> **Fragmento**:
La noche del 9 de agosto de 1950 partió el viejo navío de veintisiete metros de eslora y seis de manga del puerto de Valle Gran Rey con destino a La Guaira, entre rasgueos de guitarras y entonación de folías. Poco duró la alegría, pues las calmas chichas y las tormentas que las siguieron apagaron el entusiasmo de los viajeros, que vieron impotentes cómo las olas arrastraban al mar los escasos víveres y el agua potable que transportaban para su sustento.
Pero lo peor vino finales de agosto, cuando una tormenta, que cuajó en poco tiempo, sorprendió al barco en medio del Atlántico. Después de recoger apresuradamente las velas y aligerar el lastre, los tripulantes se refugiaron angustiados en la bodega y en cubierta quedó solo el timonel. Atado a la rueda para que la fuerza combinada del mar y el viento no lo arrojara por la borda, aquel navegante desesperado sorteó durante horas las olas grandes como castillos que zarandeaban la nave.
¿En qué pensaba el piloto del “Telémaco” cuando esquivaba los zarpazos del agua que amenazaban con tragarse el frágil velero? Solo en sortearlos nada más. Su cerebro, sus brazos, su fuerza, todo su ser estaban concentrados en esa tarea. Y en ella confluían también la energía de los años que había vivido y la de todos los que le quedaban por delante. Si la ola venía por la derecha giraba la rueda en esa dirección para cortarla con la proa; lo mismo al contrario. Y siempre procurando que el barco no “picara”, es decir, que el reflujo no lo hundiera en el abismo que se abría cuando se derrumbaba la montaña de agua. Y así una vez y otra y otra… Cuando por fin la tormenta amainó y fue descolgado del timón por sus compañeros estaba casi desnudo, cubierto de salitre y con los músculos anquilosados, frío como un muerto, yerto.
¿Qué fuerza le había dado el coraje necesario para resistir tan terrible prueba?
Muchos años más tarde aquel marino, tembloroso ya por la edad, me explicó con sencillez lo que de una forma más literaria exponen en alguna de sus obras no recuerdo si Joseph Conrad o Herman Melville, ambos renombrados e insignes autores de novelas sobre la mar y sus gentes. El navegante que enfrentado a una tempestad concibe el mar en todo su absoluto, se rinde casi sin luchar, anonadado e impotente ante la inmensidad de lo adverso. En cambio, si el combate no es contra el abismo entero sino contra una ola concreta, a esta sí es posible vencerla. Y a la que venga, y a la que venga después… Hasta que el gran Leviatán se amanse y el sol vuelva a brillar sobre su superficie calma.

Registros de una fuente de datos
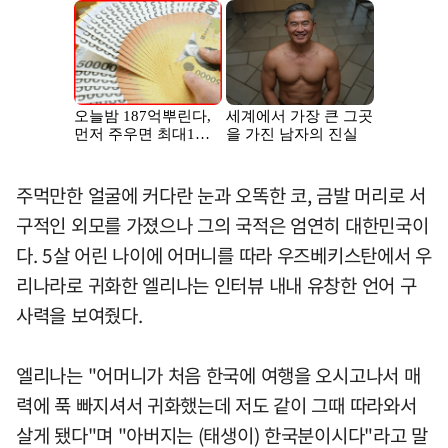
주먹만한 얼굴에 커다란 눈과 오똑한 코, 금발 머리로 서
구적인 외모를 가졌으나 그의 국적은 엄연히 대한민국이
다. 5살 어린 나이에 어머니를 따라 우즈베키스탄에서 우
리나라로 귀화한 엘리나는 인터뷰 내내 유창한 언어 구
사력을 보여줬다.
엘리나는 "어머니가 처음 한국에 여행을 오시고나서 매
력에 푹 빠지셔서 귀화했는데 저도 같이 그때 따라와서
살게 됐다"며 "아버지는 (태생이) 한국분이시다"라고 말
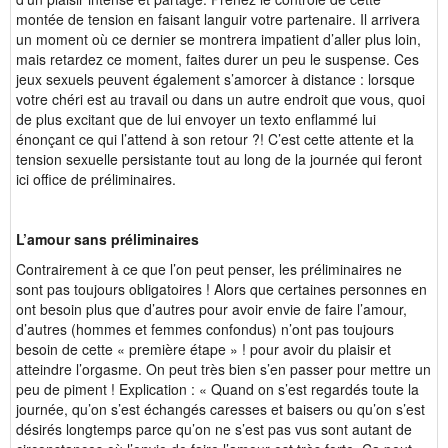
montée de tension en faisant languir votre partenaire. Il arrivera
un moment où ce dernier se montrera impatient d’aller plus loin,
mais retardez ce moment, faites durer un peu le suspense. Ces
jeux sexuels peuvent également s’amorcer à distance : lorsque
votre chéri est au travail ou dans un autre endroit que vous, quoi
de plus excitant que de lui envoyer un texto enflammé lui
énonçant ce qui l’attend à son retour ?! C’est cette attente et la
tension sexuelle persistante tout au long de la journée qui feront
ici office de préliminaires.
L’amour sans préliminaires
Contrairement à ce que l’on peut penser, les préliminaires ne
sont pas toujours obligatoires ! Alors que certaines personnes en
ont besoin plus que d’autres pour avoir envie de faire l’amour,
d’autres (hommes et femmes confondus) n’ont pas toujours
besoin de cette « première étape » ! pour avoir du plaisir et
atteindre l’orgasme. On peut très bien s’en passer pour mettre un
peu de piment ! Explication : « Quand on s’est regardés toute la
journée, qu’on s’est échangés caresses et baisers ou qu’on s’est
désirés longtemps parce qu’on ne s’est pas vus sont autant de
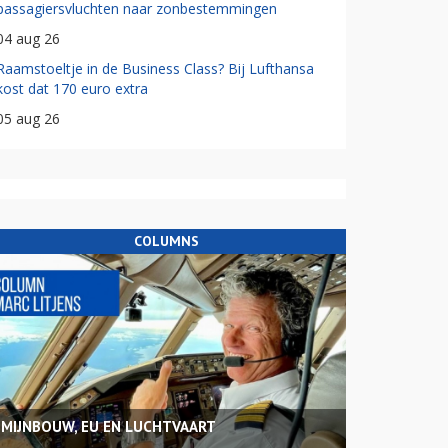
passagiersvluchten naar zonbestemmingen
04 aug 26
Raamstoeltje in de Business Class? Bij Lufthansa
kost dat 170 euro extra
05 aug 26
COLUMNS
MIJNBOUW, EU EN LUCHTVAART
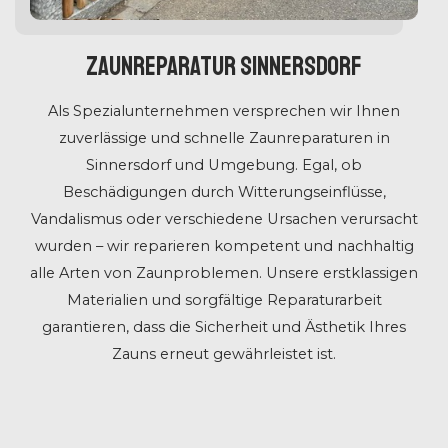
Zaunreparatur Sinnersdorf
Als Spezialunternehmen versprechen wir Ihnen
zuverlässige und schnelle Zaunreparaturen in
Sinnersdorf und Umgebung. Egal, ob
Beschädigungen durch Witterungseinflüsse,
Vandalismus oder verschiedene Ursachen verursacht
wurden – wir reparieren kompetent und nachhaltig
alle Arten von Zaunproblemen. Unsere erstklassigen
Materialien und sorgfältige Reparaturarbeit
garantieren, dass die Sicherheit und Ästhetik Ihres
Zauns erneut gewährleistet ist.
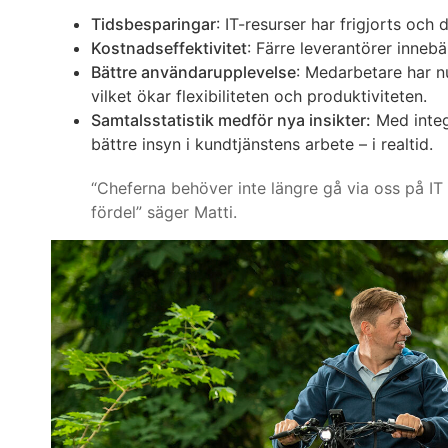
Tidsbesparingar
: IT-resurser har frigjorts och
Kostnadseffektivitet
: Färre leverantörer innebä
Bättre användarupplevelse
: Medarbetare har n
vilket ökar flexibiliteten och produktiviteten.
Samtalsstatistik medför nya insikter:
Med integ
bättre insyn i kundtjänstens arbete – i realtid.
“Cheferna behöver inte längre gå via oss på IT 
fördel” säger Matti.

> **Tarea 1**:
Indica si cada afirmación concuerda con el fragmento sobre la travesía del «Telémaco» y cita literalmente las palabras que lo deciden: (a) El barco partió de Valle Gran Rey con destino a La Guaira. (b) Durante la tormenta en medio del Atlántico, toda la tripulación permaneció en cubierta. (c) El timonel estaba atado a la rueda.
> **Tarea 2**:
Responde con datos del fragmento sobre la travesía del «Telémaco»:
(a) ¿Qué eslora y qué manga tenía el navío?
(b) ¿Qué arrastraron las olas al mar tras las calmas chichas y las tormentas?
(c) ¿En qué estado se encontraba el timonel cuando sus compañeros lo descolgaron del timón?
No hace falta consultar el listado.

> **Respuesta 1**:
(a) Sí: «partió el viejo navío de veintisiete metros de eslora y seis de manga del puerto de Valle Gran Rey con destino a La Guaira».
(b) No: «los tripulantes se refugiaron angustiados en la bodega y en cubierta quedó solo el timonel».
(c) Sí: «Atado a la rueda para que la fuerza combinada del mar y el viento no lo arrojara por la borda».

> **Respuesta 2**:
(a) Veintisiete metros de eslora y seis de manga.
(b) Los escasos víveres y el agua potable que los viajeros transportaban para su sustento.
(c) Estaba casi desnudo, cubierto de salitre y con los músculos anquilosados, frío como un muerto, yerto.